======== SOURCE DOCUMENT ========

In my last post I talked about content marketing and why it works for everyone, when it’s done right. I also explained that editors get pitched to a lot – so here’s some tips on how to craft a winning pitch for your guest blog.

1         Know your own book.

What are its unique or interesting angles you can write about? It’s not just about writing fiction – it’s about spotlighting your passion and what you think people will find interesting about you. Let’s start with the main character – if she’s a cook for example – you might want to pitch your favourite childhood recipe accompanied by a cute picture of yourself cooking it with your grandma. Or perhaps it’s a historical novel and you pitch a post about how you discovered something unusual in your own family history while researching the book.

2       Have an angle.

To market your book properly you need to have thought already about every angle that might be of interest to potential readers. And then you need to be prepared to craft the perfect email (always try to get a specific name to send it to), offer a unique post idea and then follow it up a week later if you don’t hear back. Editors get a LOT of emails!

3       Don’t patronize

Web editors don’t always want free content. We want relevant content.

========

**DIRECTIONS FOR THIS TASK**
Reproduce the guest blog pitching tips above in full, word for word.

======== DATA SHOWN ========

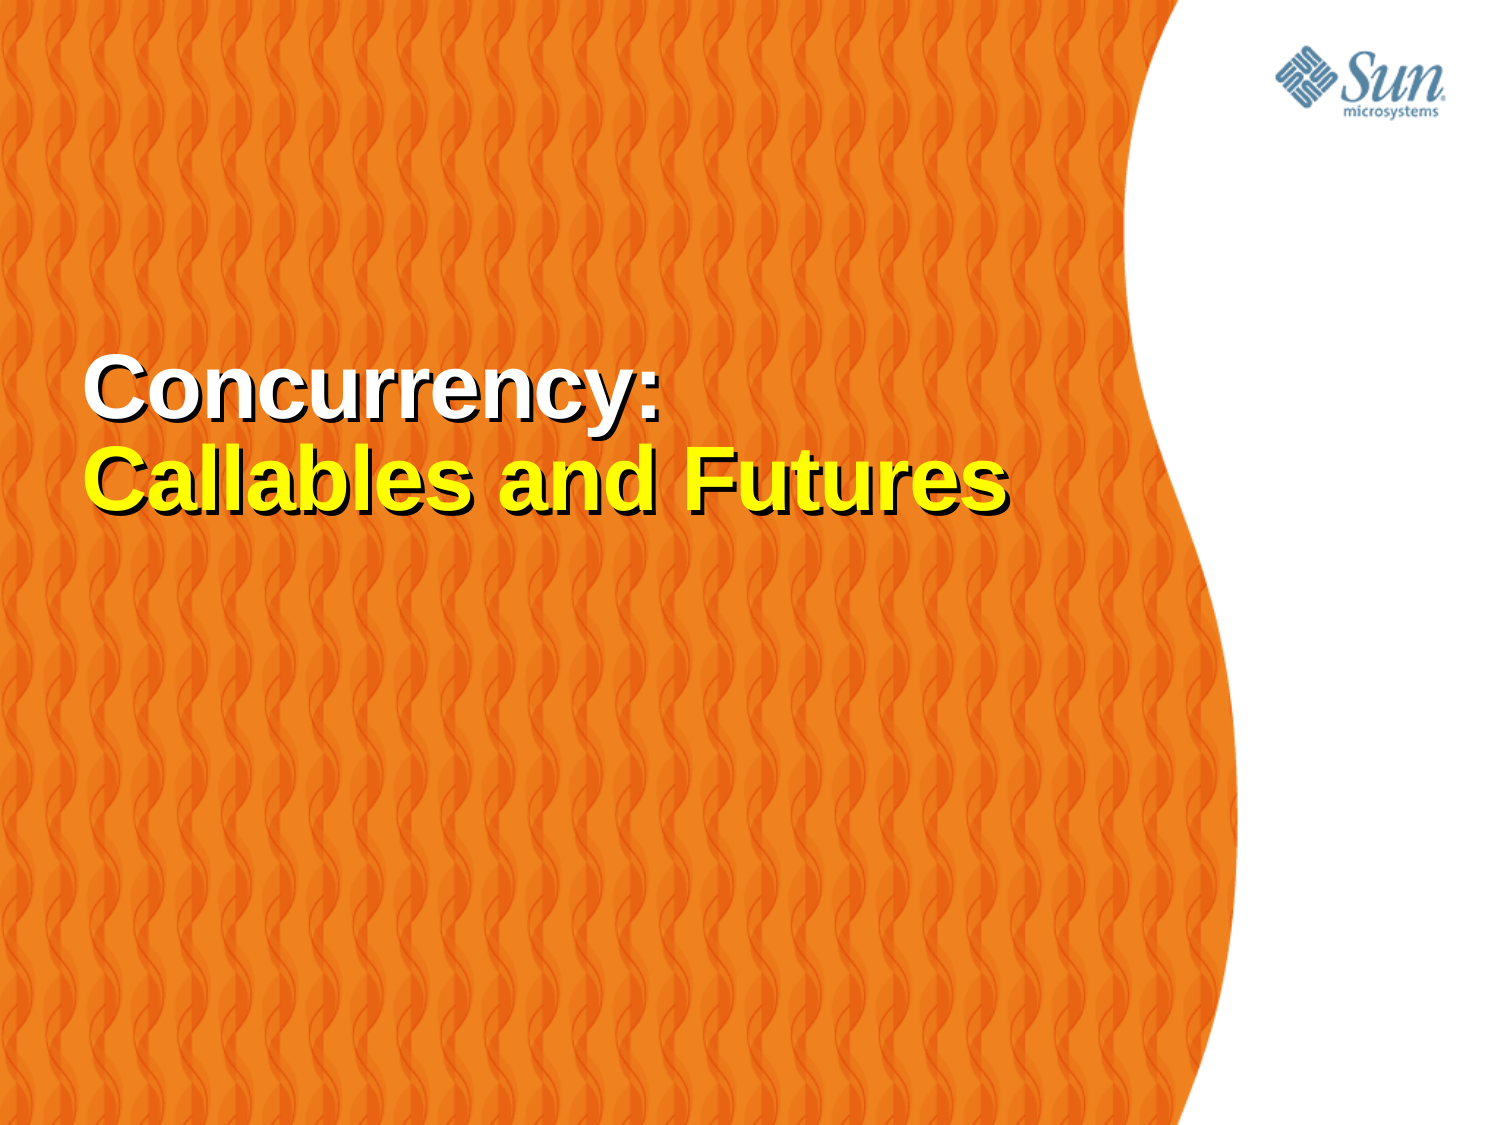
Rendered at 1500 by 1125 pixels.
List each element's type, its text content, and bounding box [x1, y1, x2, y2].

title Concurrency: Callables and Futures [81, 149, 1283, 857]
picture [0, 0, 1500, 1125]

========

**PROBLEM SOLUTION**
In my last post I talked about content marketing and why it works for everyone, when it’s done right. I also explained that editors get pitched to a lot – so here’s some tips on how to craft a winning pitch for your guest blog.

1         Know your own book.

What are its unique or interesting angles you can write about? It’s not just about writing fiction – it’s about spotlighting your passion and what you think people will find interesting about you. Let’s start with the main character – if she’s a cook for example – you might want to pitch your favourite childhood recipe accompanied by a cute picture of yourself cooking it with your grandma. Or perhaps it’s a historical novel and you pitch a post about how you discovered something unusual in your own family history while researching the book.

2       Have an angle.

To market your book properly you need to have thought already about every angle that might be of interest to potential readers. And then you need to be prepared to craft the perfect email (always try to get a specific name to send it to), offer a unique post idea and then follow it up a week later if you don’t hear back. Editors get a LOT of emails!

3       Don’t patronize

Web editors don’t always want free content. We want relevant content.